To do
Copy all lines below exactly as written. Leave pictures out.

Dataset records Block Start

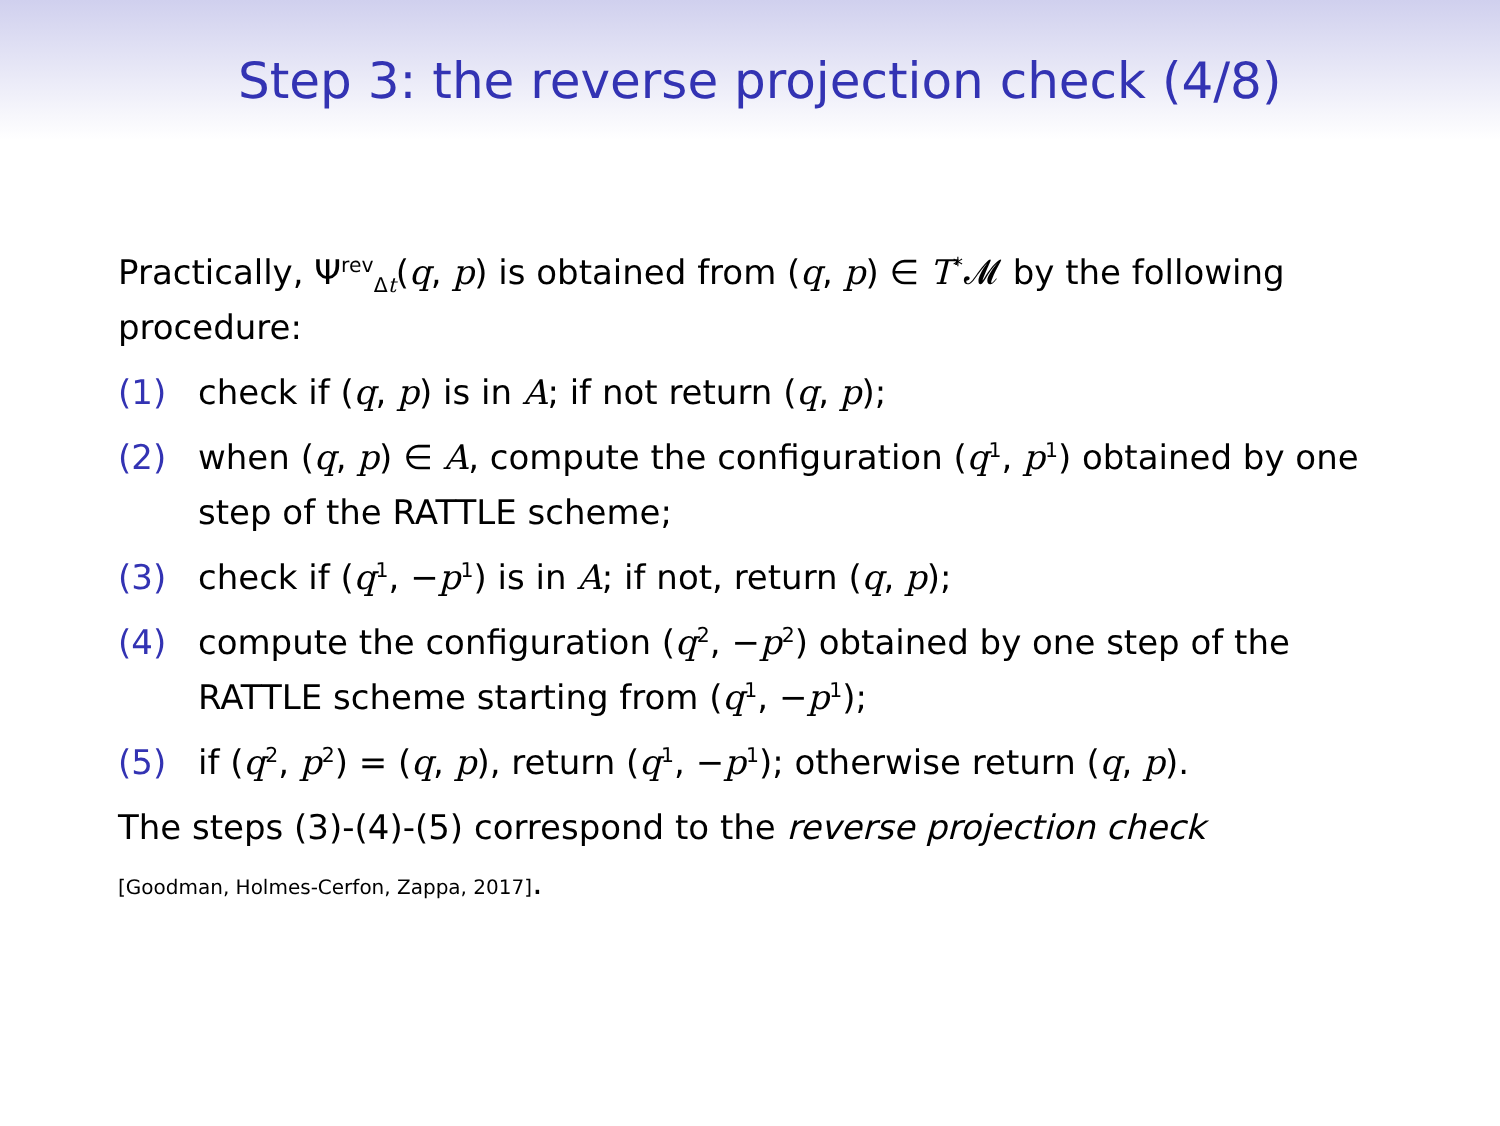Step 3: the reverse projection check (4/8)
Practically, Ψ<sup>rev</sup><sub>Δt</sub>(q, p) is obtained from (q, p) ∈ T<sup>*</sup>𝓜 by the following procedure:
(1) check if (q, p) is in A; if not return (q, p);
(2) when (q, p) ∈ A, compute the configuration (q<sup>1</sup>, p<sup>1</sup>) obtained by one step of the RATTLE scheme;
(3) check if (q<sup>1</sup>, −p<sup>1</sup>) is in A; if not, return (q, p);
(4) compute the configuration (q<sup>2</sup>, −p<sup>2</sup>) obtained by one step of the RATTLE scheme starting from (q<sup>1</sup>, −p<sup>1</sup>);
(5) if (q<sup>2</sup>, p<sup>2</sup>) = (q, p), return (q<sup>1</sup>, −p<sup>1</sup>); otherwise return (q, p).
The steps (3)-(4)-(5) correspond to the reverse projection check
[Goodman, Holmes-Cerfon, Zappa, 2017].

Dataset records Block End

Task output
Step 3: the reverse projection check (4/8)
Practically, Ψ<sup>rev</sup><sub>Δt</sub>(q, p) is obtained from (q, p) ∈ T<sup>*</sup>𝓜 by the following procedure:
(1) check if (q, p) is in A; if not return (q, p);
(2) when (q, p) ∈ A, compute the configuration (q<sup>1</sup>, p<sup>1</sup>) obtained by one step of the RATTLE scheme;
(3) check if (q<sup>1</sup>, −p<sup>1</sup>) is in A; if not, return (q, p);
(4) compute the configuration (q<sup>2</sup>, −p<sup>2</sup>) obtained by one step of the RATTLE scheme starting from (q<sup>1</sup>, −p<sup>1</sup>);
(5) if (q<sup>2</sup>, p<sup>2</sup>) = (q, p), return (q<sup>1</sup>, −p<sup>1</sup>); otherwise return (q, p).
The steps (3)-(4)-(5) correspond to the reverse projection check
[Goodman, Holmes-Cerfon, Zappa, 2017].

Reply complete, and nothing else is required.